I first realized that I was a multiracial person in kindergarten. When my mother came to eat lunch with me one day at school, her presence bewildered some of the other children. Many asked me afterwards if I was adopted. One even followed up the question with a matter-of-fact declaration: “You look nothing like your mom.” How does this blonde-haired, light-eyed, fair-skinned child belong to this Black woman? She was frequently mistaken for the nanny, given countless double takes and stare downs. As I grew older, I began to search for a tangible sense of identity. When I heard a story about my mother’s great-grandfather from Haiti, my young mind fashioned herself a Frenchman. It was not until much later that I understood the terrible irony of this “adoption.”
My undergraduate work in French led me to the poem “Un coup de dés jamais n'abolira le hasard” (“A Throw of the Dice Will Never Abolish Chance”) by the French symbolist poet Stéphane Mallarmé. Its strange spacing, varied typefaces, and resistance to meaning drew me in like nothing I had ever read before. As I struggled to articulate the “searching” theme for this issue of Symposeum, Mallarmé’s poem called to me again, its black and white imagery more vivid than ever before. The idea that my mother never imagined me as I am—in this pale yellow body—collided with the shipwrecks in Mallarmé’s verse.

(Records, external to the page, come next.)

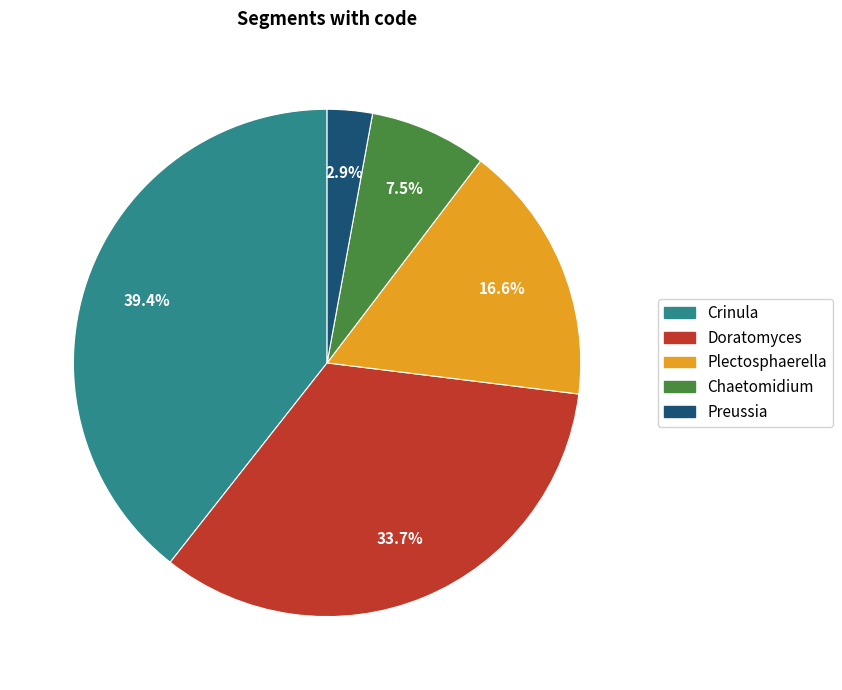

Combined, do Chaetomidium and Plectosphaerella account for over 50%?

No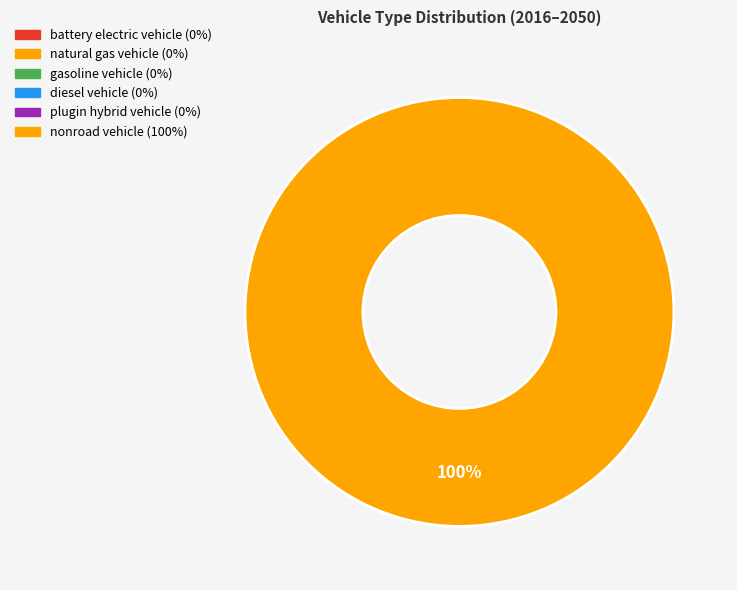

Does any single category account for the majority?

Yes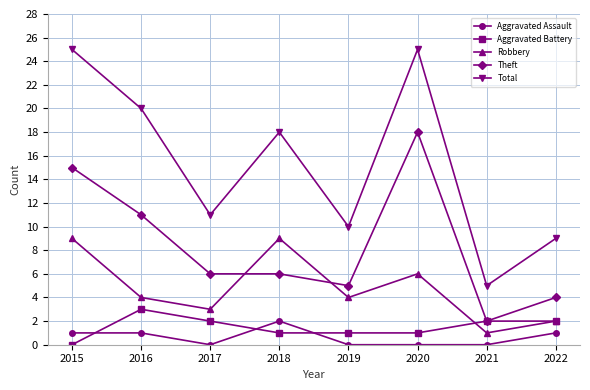

In Total, how many points are higher than both neighbors (excluding endpoints)?

2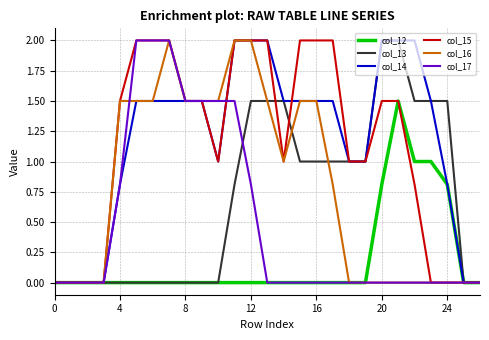

What are all the series names shown in the legend?

col_12, col_13, col_14, col_15, col_16, col_17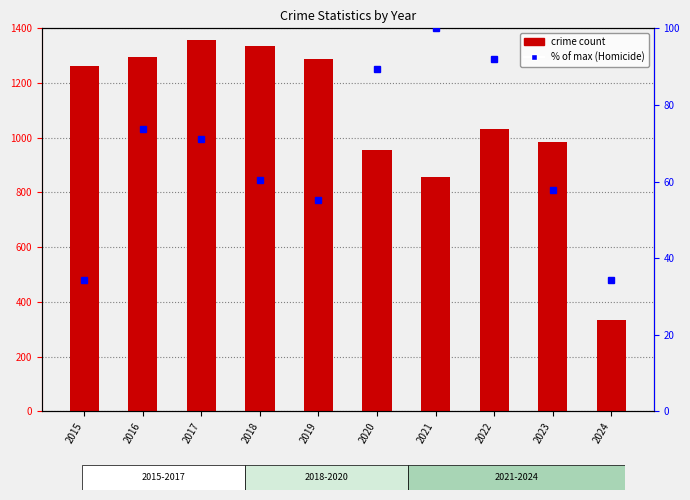

What is the difference between the Theft values at 2024 and 2021?

523.0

Inspired by the Belgian artist Marcel Broodthaers—who reimaged Un coup de dés in a purely visual manner, blacking out its words as if they were censored—I reconceived Mallarmé’s piece as an erasure poem. Instead of Broodthaers’ black bars, I created white rectangles with black outlines, working digitally on a PDF of Basil Cleveland’s English translation of the poem. The poem’s quadrants, drawn from Cleveland's formatting, cradle my archipelagoes of empty space, the remaining text like shards of silence. Who I am and where I belong within the Black community as a white-passing person are questions without concrete answers, the title of the poem “Jamais” (“Never”) signifying this dilemma. However, in this never-ending search, I find comfort in the fact that I am not less than because I exist in between.